PETUNJUK TUGAS:
Tuliskan lanjutan artikel tentang Kartini dan literasi di bawah ini, dimulai tepat setelah kalimat terakhirnya.

TEKS YANG DIBERIKAN:
Lihat ke Halaman Asli

Hendri

Dosen

Kartini Wanita Inspirasi Literasi Masa Kini

Diperbarui: 25 April 2024   18:40

Kompasiana adalah platform blog. Konten ini menjadi tanggung jawab bloger dan tidak mewakili pandangan redaksi Kompas.

Pendidikan. Sumber ilustrasi: PEXELS/McElspeth

Abad 21 menjadi tantangan bagi masyarakat dalam membangun kesadaran literasi membaca. Di saat masyarakat tengah disuguhkan dengan kemajuan teknologi sebagai alat dalam mempermudah masyarakat dalam segala hal, kerap kali tidak digunakan dengan baik dan bijak padahal jika dimanfaatkan dengan baik niscaya akan berdampak baik dalam kehidupan.

Membaca adalah sarana manusia dalam meningkatkan kualitas pengetahuan, wawasan serta cara manusia dalam membangun intelegensi otak agar mampu beradaptasi dengan keadaan baru bahkan membentuk sesuatu yang baru.

Membaca bukan sarana pokok hidup manusia, tapi manusia tanpa  kesadaran membaca maka secara tidak langsung ia sudah mempersiapkan liang kuburnya sendiri, sebab George R. R. Martin, Penulis buku Game of Thrones pernah berkata "Seorang pembaca hidup ribuan kali sebelum ia mati".

Pemerintah dunia berlomba-lomba dalam meningkatkan kualitas baca atau literasi masyarakat. Setidaknya ada 10 Negara yang tercatat dengan rata-rata tingkat literasi tinggi menurut versi World Population Review, yaitu: (1) Uzbekistan pada tahun 2018 dengan tingkat literasi 99,99 %; (2) Ukraina pada tahun 2012 dengan tingkat literasi 99,97 %; (3) San Marino pada tahun 2018 dengan tingkat literasi 99,97%; (4) Latvia pada tahun 2018 dengan tingkat literasi 99,89%; (5) Estonia pada tahun 2011 dengan tingkat literasi 99,89 %; (6) Republik Ceko pada tahun 2016 dengan tingkat literasi 99,83%; (7) Lituania pada tahun 2011 dengan tingkat literasi 99,82%; (8) Tajikstan pada tahun 2014 dengan tingkat literasi 99,80%; (9) Azerbaijan pada tahun 2017 dengan tingkat literasi 99,79%; (10) Kazaktan pada tahun 2018 dengan tingkat literasi 99,78%. 

Lalu bagaimana dengan tingkat literasi bangsa Indonesia? Posisi dan kondisi masyarakat Indonesia saat ini dalam kualitas minat baca sangat rendah dapat dilihat dari data UNESCO yang menyatakan bahwa 0,00 1% minat masyarakat Indonesia saat ini. Jadi dari 1000 orang masyarakat Indonesia hanya 1 orang, dari data ini memperlihatkan bahwa kondisi kesadaran literasi masyarakat Indonesia sangat memprihatinkan.

CUPLIKAN DATA:
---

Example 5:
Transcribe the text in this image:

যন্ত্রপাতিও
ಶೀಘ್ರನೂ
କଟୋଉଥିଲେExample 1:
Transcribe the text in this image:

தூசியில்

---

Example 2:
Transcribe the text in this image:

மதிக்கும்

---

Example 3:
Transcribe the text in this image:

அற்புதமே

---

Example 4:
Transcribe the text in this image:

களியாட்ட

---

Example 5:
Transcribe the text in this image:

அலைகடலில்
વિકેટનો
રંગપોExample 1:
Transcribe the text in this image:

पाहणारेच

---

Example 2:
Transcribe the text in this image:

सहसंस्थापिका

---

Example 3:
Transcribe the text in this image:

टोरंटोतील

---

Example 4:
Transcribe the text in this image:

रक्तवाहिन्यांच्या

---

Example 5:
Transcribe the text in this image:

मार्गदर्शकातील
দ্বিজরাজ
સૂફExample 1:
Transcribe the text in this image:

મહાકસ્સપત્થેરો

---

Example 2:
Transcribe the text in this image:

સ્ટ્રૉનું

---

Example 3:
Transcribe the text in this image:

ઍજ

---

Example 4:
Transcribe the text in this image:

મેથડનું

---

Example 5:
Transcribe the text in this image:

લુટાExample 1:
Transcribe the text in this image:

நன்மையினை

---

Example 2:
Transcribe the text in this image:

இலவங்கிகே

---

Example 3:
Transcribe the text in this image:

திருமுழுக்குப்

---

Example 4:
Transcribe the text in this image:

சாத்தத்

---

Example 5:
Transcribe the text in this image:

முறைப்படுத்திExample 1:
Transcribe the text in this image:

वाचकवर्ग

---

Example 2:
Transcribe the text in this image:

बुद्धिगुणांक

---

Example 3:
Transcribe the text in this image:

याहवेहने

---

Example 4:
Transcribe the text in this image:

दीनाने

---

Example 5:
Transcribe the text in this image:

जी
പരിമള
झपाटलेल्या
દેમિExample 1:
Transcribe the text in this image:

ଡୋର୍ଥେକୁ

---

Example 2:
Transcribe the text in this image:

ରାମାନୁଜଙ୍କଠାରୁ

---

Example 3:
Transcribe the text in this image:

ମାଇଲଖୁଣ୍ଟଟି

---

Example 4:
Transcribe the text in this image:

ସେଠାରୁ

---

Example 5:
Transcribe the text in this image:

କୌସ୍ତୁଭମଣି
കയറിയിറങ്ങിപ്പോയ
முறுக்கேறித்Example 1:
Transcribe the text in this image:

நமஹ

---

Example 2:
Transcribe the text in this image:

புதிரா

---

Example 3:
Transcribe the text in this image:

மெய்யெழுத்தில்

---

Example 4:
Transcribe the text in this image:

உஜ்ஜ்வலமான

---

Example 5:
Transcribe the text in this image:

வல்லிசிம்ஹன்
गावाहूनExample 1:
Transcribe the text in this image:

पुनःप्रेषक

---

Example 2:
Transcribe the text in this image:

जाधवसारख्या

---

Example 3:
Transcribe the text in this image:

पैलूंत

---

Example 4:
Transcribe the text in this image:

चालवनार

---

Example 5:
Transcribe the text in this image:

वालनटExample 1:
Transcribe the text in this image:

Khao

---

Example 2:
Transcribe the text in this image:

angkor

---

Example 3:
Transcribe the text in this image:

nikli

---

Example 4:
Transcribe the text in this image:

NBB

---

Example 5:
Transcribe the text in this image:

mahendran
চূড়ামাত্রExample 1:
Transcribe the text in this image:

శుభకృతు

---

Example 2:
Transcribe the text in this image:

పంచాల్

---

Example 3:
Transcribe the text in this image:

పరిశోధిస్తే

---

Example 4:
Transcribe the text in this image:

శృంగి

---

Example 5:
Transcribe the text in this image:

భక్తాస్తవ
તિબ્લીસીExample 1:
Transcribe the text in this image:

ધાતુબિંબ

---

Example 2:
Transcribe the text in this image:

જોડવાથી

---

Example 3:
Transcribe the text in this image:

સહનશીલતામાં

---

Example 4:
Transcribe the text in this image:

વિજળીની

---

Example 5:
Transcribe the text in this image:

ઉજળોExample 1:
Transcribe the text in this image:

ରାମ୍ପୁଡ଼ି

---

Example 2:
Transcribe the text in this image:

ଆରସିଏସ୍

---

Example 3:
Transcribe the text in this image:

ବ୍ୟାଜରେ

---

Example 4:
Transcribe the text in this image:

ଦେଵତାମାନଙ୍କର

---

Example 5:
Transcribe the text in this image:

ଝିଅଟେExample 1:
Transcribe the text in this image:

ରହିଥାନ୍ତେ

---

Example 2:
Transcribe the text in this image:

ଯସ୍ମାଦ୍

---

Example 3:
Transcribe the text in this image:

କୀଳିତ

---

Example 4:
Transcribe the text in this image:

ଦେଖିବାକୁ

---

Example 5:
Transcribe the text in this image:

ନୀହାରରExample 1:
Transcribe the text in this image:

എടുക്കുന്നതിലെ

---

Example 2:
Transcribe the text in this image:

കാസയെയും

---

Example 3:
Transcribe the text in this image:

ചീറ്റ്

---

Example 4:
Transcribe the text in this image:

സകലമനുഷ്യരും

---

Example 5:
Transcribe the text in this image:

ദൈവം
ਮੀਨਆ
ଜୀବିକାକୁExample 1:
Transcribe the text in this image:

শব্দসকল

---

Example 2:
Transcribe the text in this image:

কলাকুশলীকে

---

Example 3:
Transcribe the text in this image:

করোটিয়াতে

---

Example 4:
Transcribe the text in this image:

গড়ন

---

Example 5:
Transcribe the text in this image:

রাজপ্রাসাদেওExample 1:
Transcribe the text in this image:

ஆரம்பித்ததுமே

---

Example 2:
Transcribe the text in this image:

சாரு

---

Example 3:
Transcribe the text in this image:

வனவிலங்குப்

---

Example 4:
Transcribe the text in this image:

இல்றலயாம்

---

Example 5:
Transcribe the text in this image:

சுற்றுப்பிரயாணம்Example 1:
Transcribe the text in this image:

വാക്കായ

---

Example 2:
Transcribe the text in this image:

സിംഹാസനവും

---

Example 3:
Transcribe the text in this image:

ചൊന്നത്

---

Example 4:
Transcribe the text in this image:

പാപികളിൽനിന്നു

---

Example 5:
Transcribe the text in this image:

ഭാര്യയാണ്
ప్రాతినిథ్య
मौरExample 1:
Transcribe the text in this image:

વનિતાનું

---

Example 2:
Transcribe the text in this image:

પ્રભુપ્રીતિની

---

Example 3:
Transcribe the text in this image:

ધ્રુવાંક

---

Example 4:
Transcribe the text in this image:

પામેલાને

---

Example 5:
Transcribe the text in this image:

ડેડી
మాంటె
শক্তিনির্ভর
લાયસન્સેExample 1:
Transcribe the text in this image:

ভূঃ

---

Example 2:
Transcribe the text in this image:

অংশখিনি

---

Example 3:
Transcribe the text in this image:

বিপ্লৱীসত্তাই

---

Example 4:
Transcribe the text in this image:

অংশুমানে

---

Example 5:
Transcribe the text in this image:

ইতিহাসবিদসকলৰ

HASIL DI BAWAH:
Hasil survei Asosiasi Penerbit Indonesia mengungkapkan bahwa rata-rata masyarakat Indonesia dalam minat bacanya hanya 0,9 buku selama setahun. Muhammad Syarif Bando, Kepala Perpustakaan Nasional mempertegas bahwa durasi membaca rata-rata Indonesia sekitar 1 jam 36 menit per-hari dan jumlah buku yang dibaca rata-rata dua buku per-tiga bulan. Jika dilihat dari hasil survei sangat menyedihkan, sedangkan kualitas SDM Indonesia ditentukan atas dasar kualitas literasi masyarakat Indonesia.

Belajar dari Sosok RA. Kartini

Kartini dengan nama panjang Raden Ajeng Kartini lahir 21 April 1879 dengan 8 bersaudara dari pasangan Raden Mas Adipati Ario Sosrodiningrat dengan Mas Ajeng Ngasirah. Kartini bersekolah di Europese Lagere School (ELS), yakni sekolah yang diperuntukkan kepada anak-anak Belanda, anak-anak Indo-Belanda, dan anak pejabat pribumi. Kartini tidak melanjutkan pendidikannya ke HBS (Hoogere Burgerschool) setamat ELS, karena ia harus menjalani masa dipingit, sebagai suatu tradisi dalam masyarakat Jawa.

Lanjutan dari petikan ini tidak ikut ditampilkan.